» TASK LIST
a) In the Variety cruise article below, since what year has Captain Orefeas been with the cruise line?
b) Pick up the Variety cruise article below where it stops and continue writing it.

» TEXT
## Start

The Connecticut couple’s reflections mirrored our own. “What’s nice about Variety is that you get to go closer to the shore, making it easy to become immersed in the destination,” they said. “On these smaller motor yachts, you can go into areas where you can’t on larger boats. The staff is fabulous and treats you so well. The dinners are an excellent time to meet people from all over the world. We like the swim stop in the middle of the sea where we can snorkel. You don’t have to be a certified diver to enjoy the sea.”
Many cruises cater to an older clientele. But with Variety, travelers range from younger couples who look forward to the port stops and smaller guest count, to seniors who prefer global exploration to stereotypical cruises. They travel for cultural immersion and adventure, like swim stops in the middle of nowhere.
As with my previous sailings, a Variety cruise is made exceptional by the guest experience, created by the onboard staff and crew.
Standing at the helm of the Voyager is Captain Orefeas (rhymes with Orpheus), who has been with the cruise line since 1996. He looked dapper in a snappy gold-button white suit when I meet him at the opening cocktail reception. “Our goal is to provide our guests with the best possible experience,” he told me. “We have 26 passengers and 34 crew members, including six on the bridge. That is more crew than passengers.”

## End

» RECORD SET
## Start

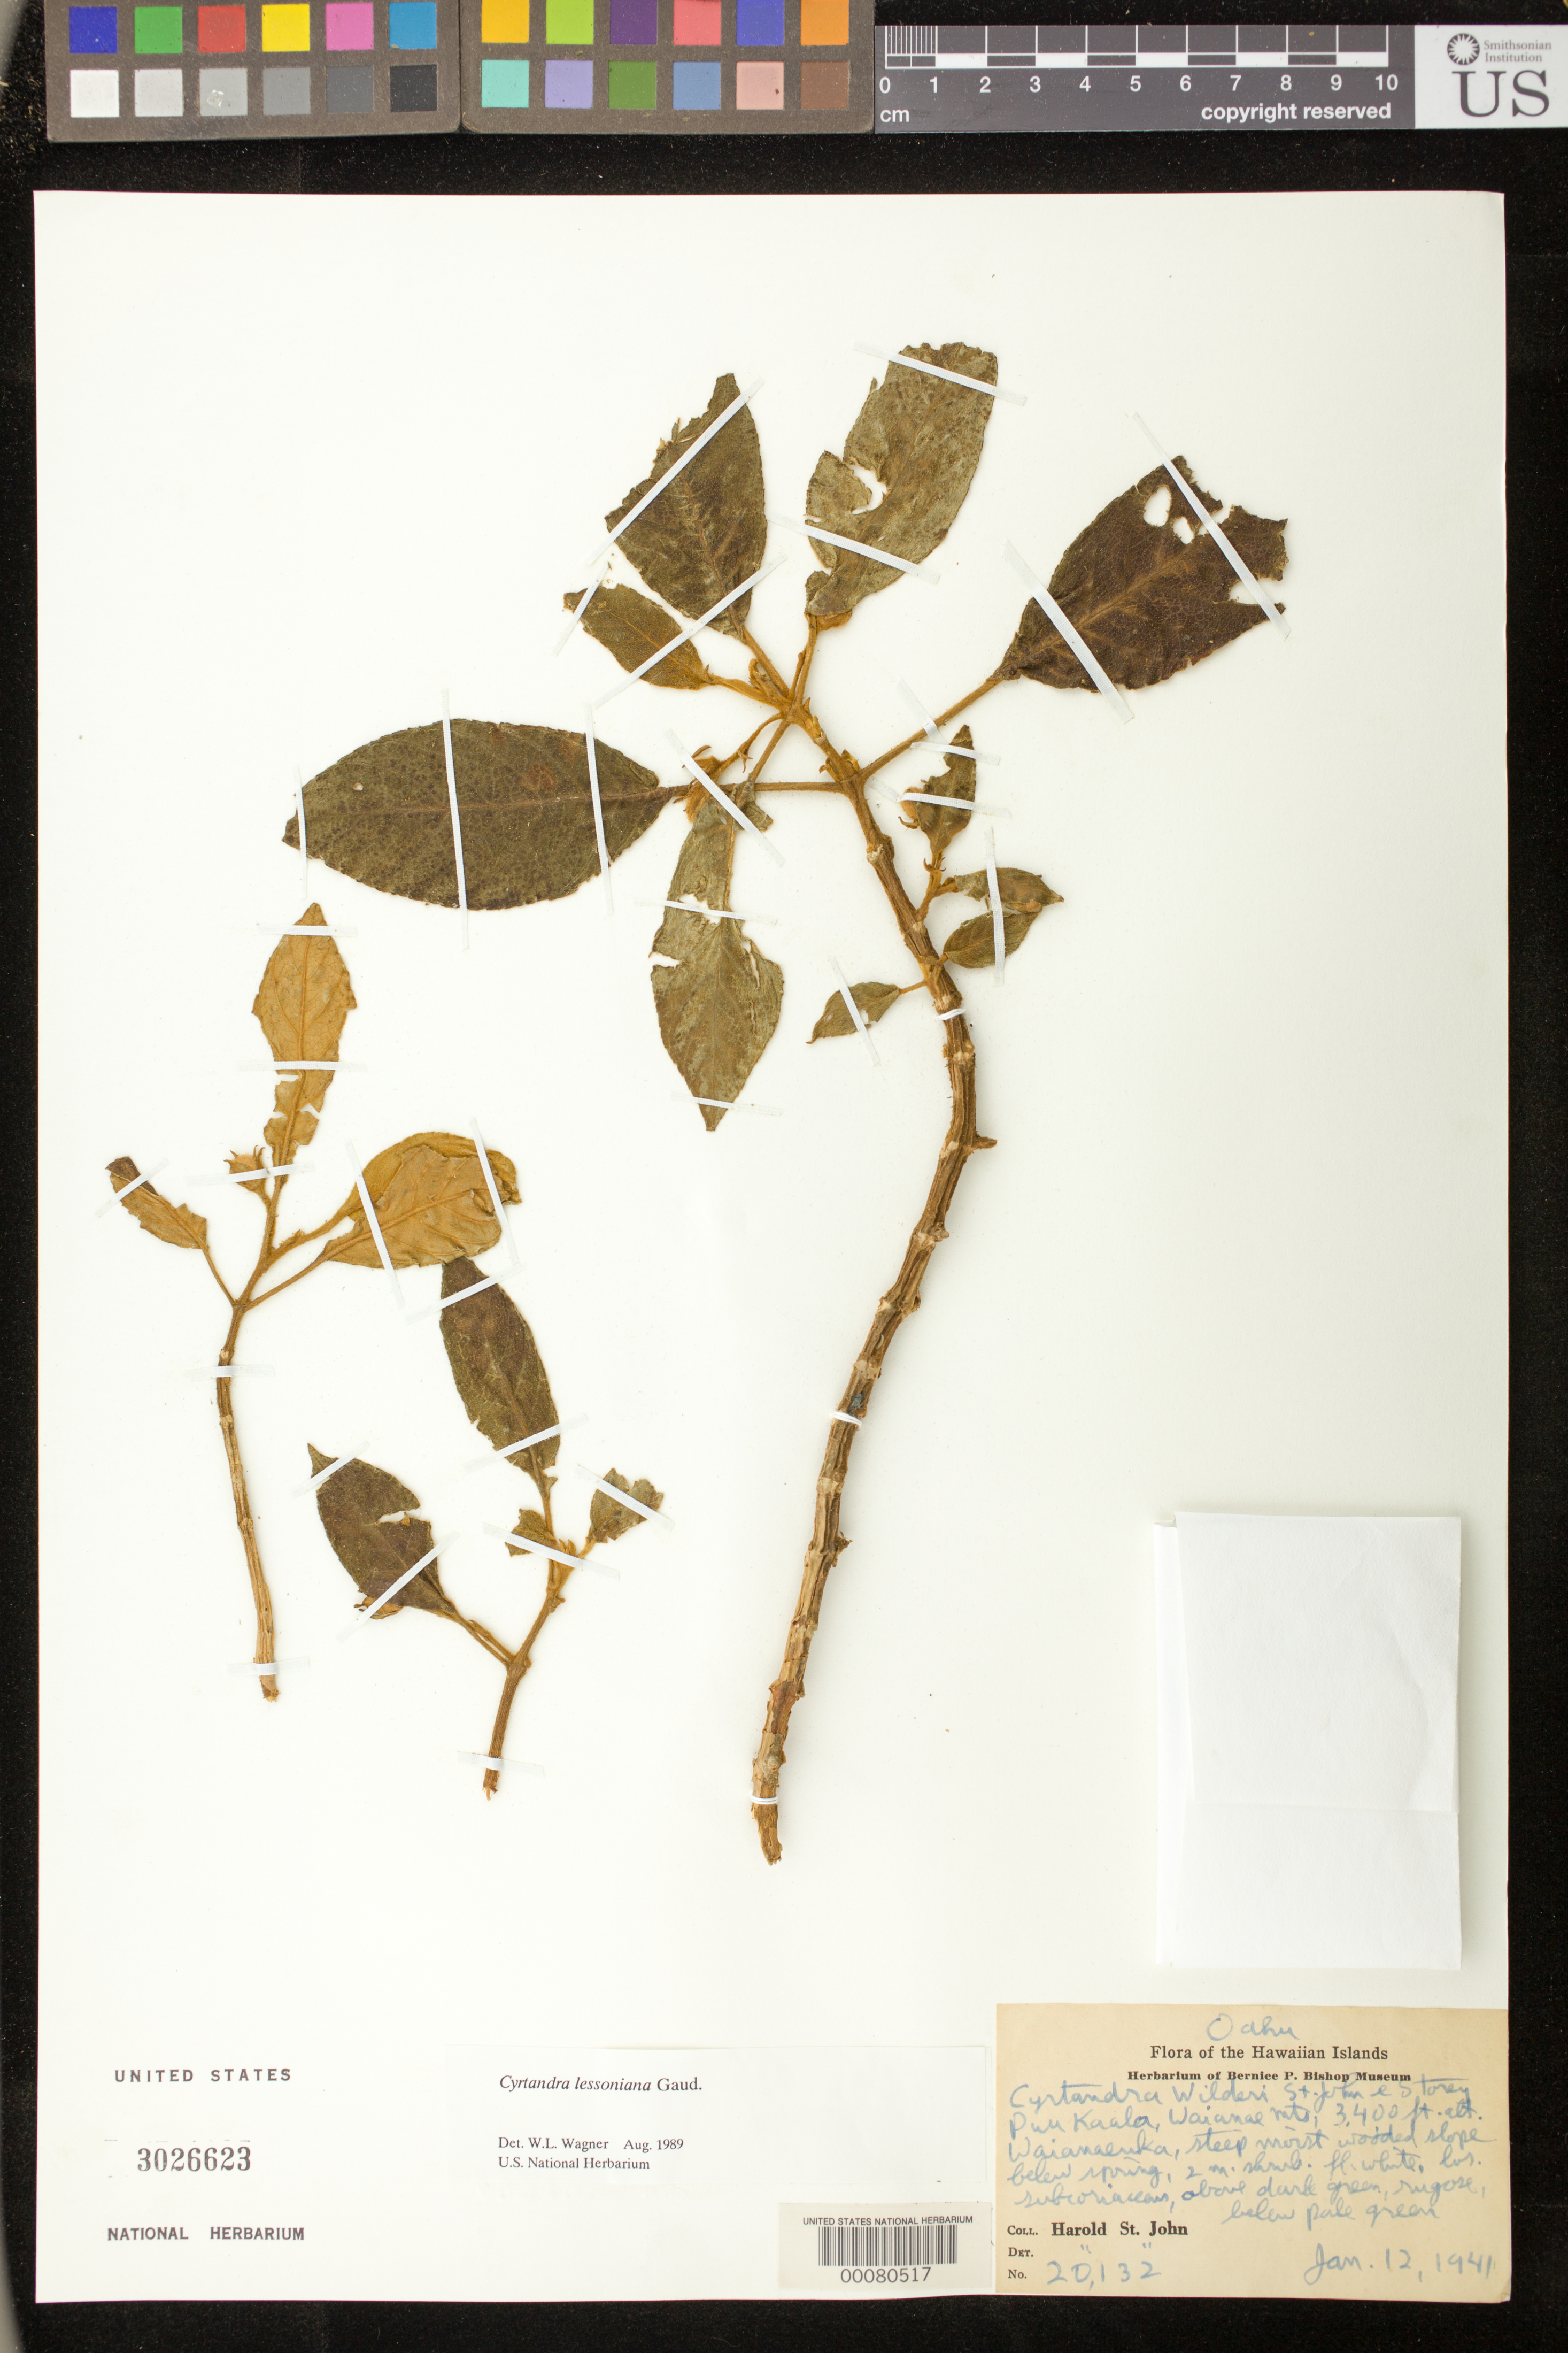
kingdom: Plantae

## End
## Start

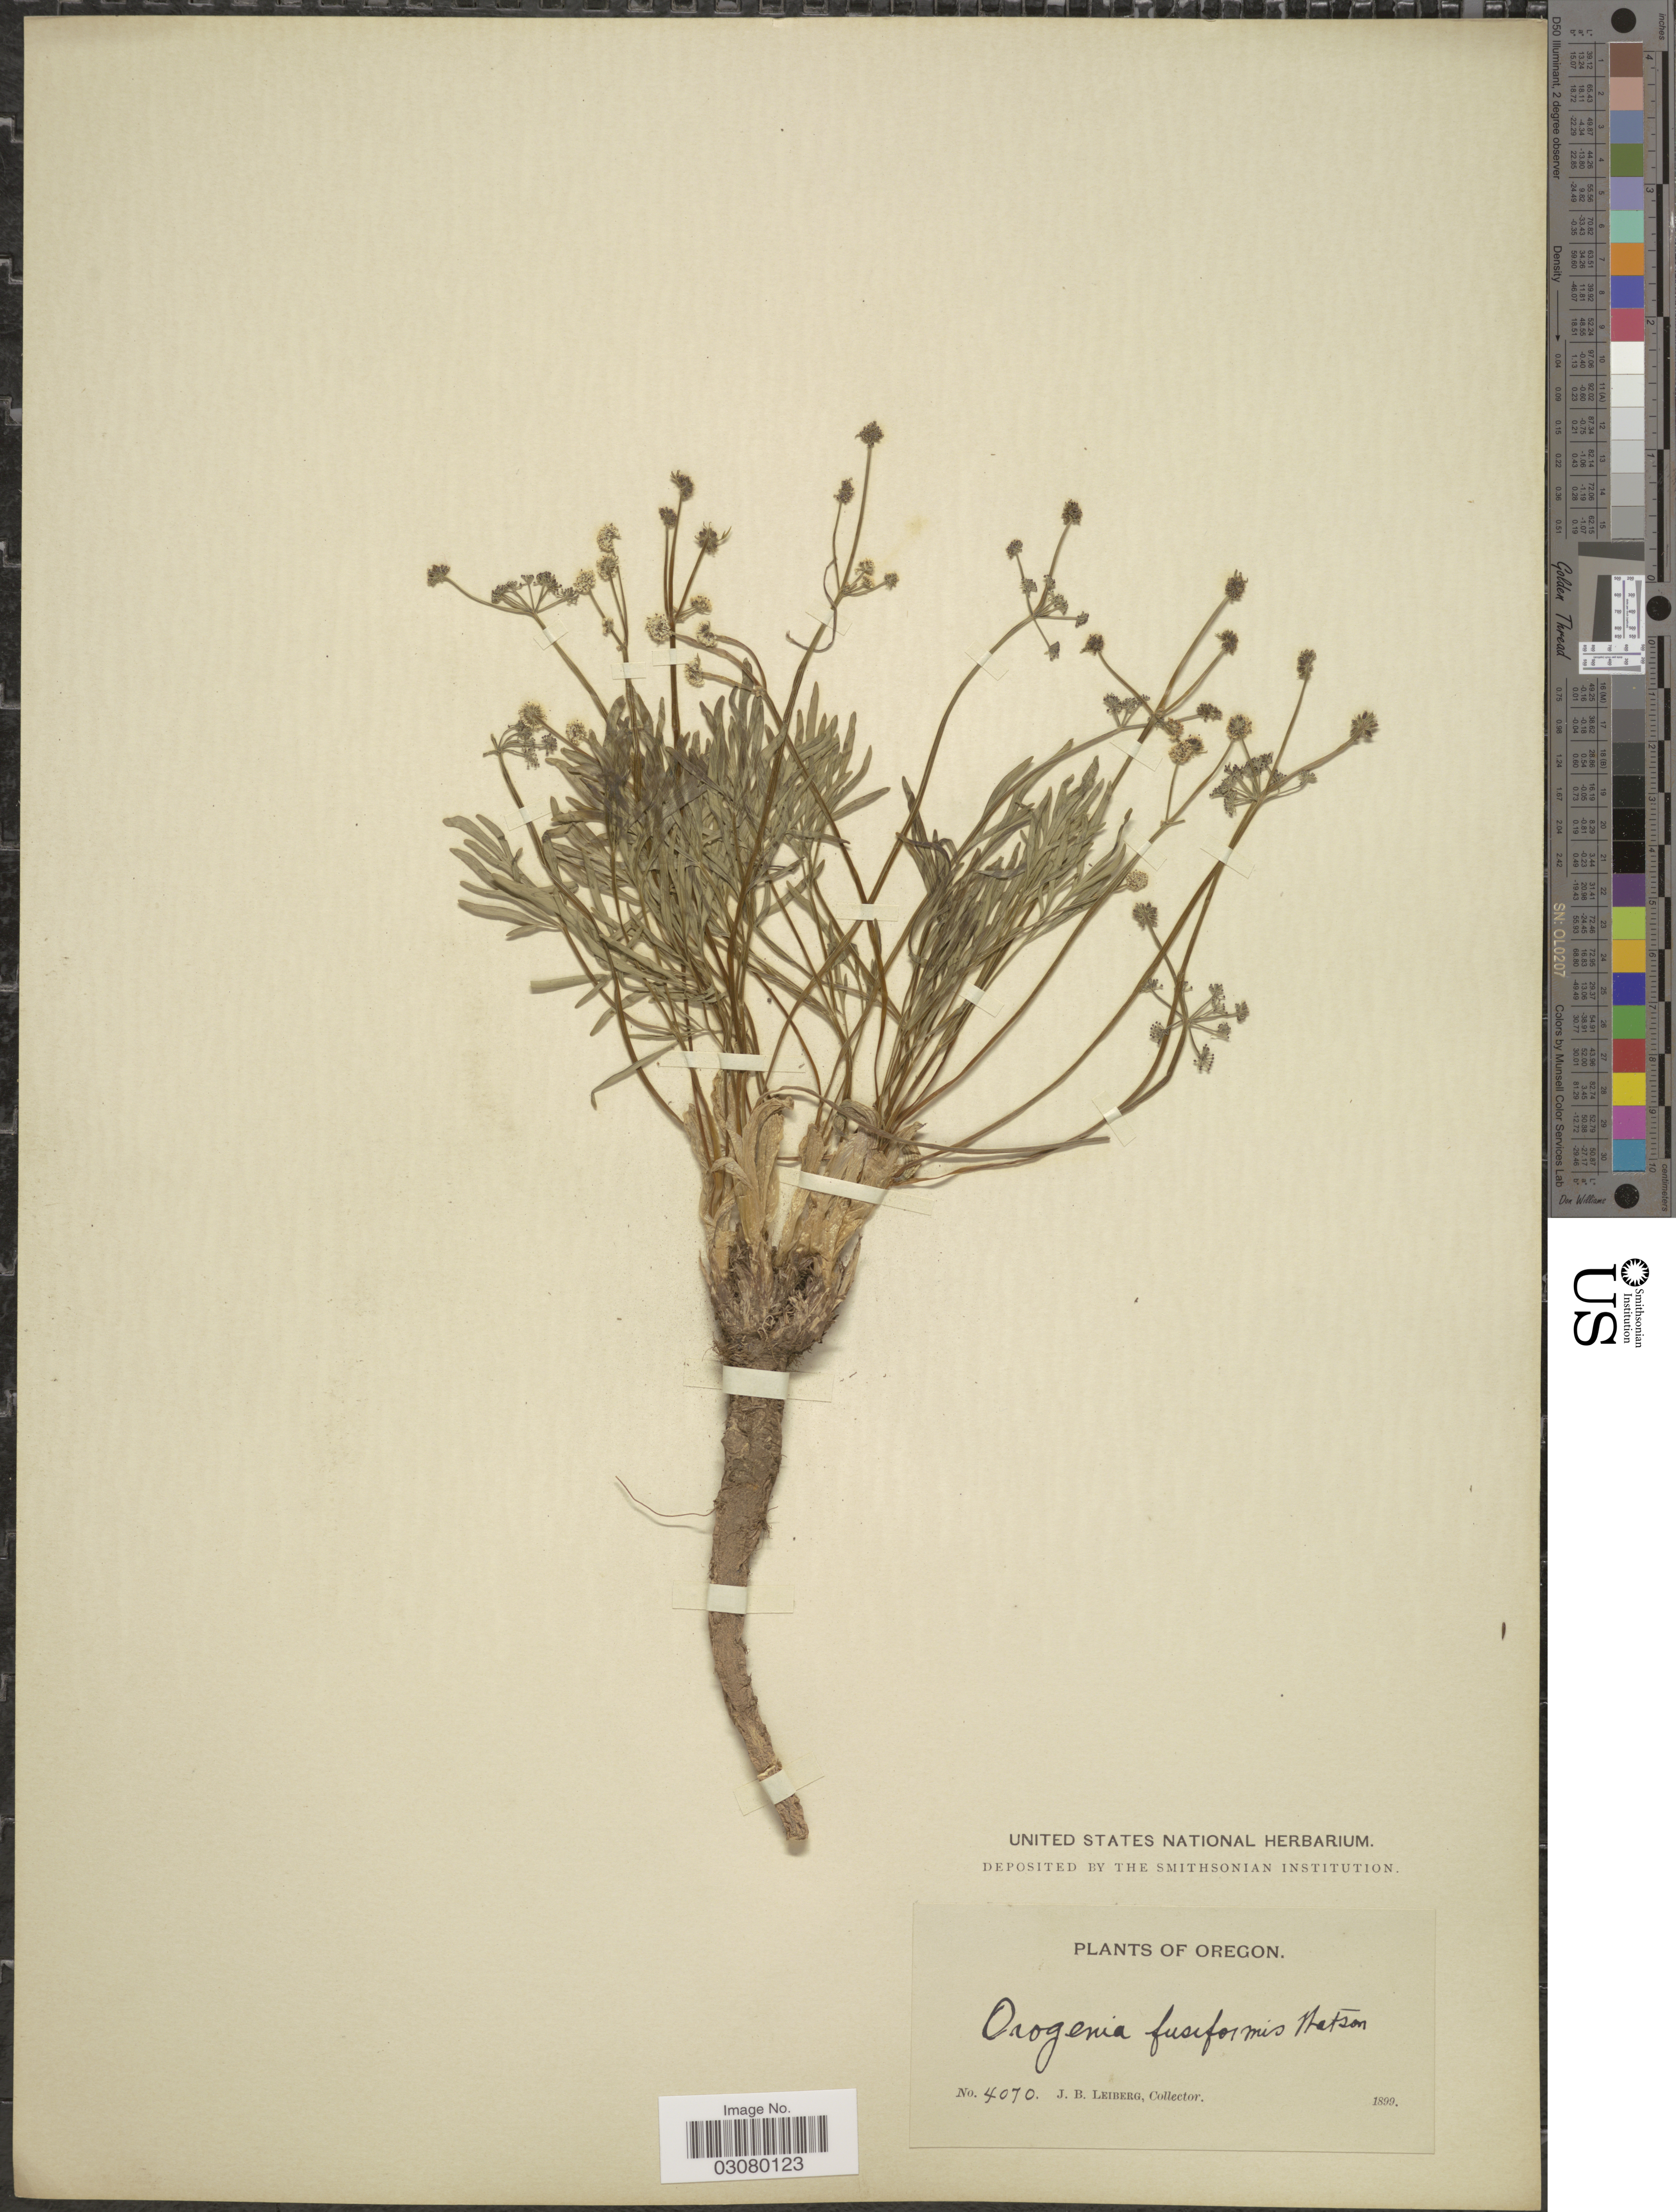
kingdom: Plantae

## End

» FINAL ANSWERS
a) 1996

b)
Like a super yacht
The luxurious Voyager is a lot like a billionaire’s super yacht. The sleek, 223-foot mega ship accommodates as many as 72 guests in 36 cabins. In the main deck lounge, which has ample deck space for sunbathing even when it’s full, Serbian cruise director Ned gives daily briefings on the day’s events and stopovers. In Taormina, Sicily, folk musicians boarded the ship to serenade our small group. Each evening, guests congregated for drinks or a nightcap at an al fresco bar on the top deck. Some travelers also took advantage of a sauna, massage room and fitness equipment in a small spa.
At roughly 130 square feet, a Category B cabin on the main deck, with a pair of twin beds pushed together, was spacious enough for my wife and me. Floor-to-ceiling windows added to the spacious feel. The bathroom was large enough that we could use it at the same time, and the showers had excellent water pressure.
Greek Chef George, from the Peloponnese, led a talented team (including a pastry chef) that served two meals a day—breakfast and a Mediterranean fare dinner, featuring Italian and Greek dishes. Variety also presented themed meals, such as a lunch barbecue of gyros and souvlaki during our stop in Syracuse. My wife and I gravitated to a table that we shared with couples from Mexico and Spain.
Flexibility rules
Eduardo and Carmen, from Madrid and Cadiz, Spain, were on their eighth Variety cruise even though they were only in their mid-40s. “We always thought cruises were not for us, that we were too young,” Eduardo told me. “However, in 2018, we sailed with Variety to Iceland and fell in love with the concept of small-ship family travel. We like the fact that there are fewer people. Then we continued to sail in Greece.” Carmen added: “We love the boats, the stops, and the food. If you love something, why change?”
The doctrine of expedition cruises and small-ship sailing is to “be flexible.” As land-tour operators require shore excursions be of a minimum size, and our intimate group often was unable to match that requirement, most guests either hired guides or joined other tours. My wife and I mostly explored Capri, Sicily and Gozo independently. Because Italian maritime law does not permit swimming and jumping from ships in in Italian waters, Variety’s open-water swim stop in Malta, as we approached Gozo, was especially popular.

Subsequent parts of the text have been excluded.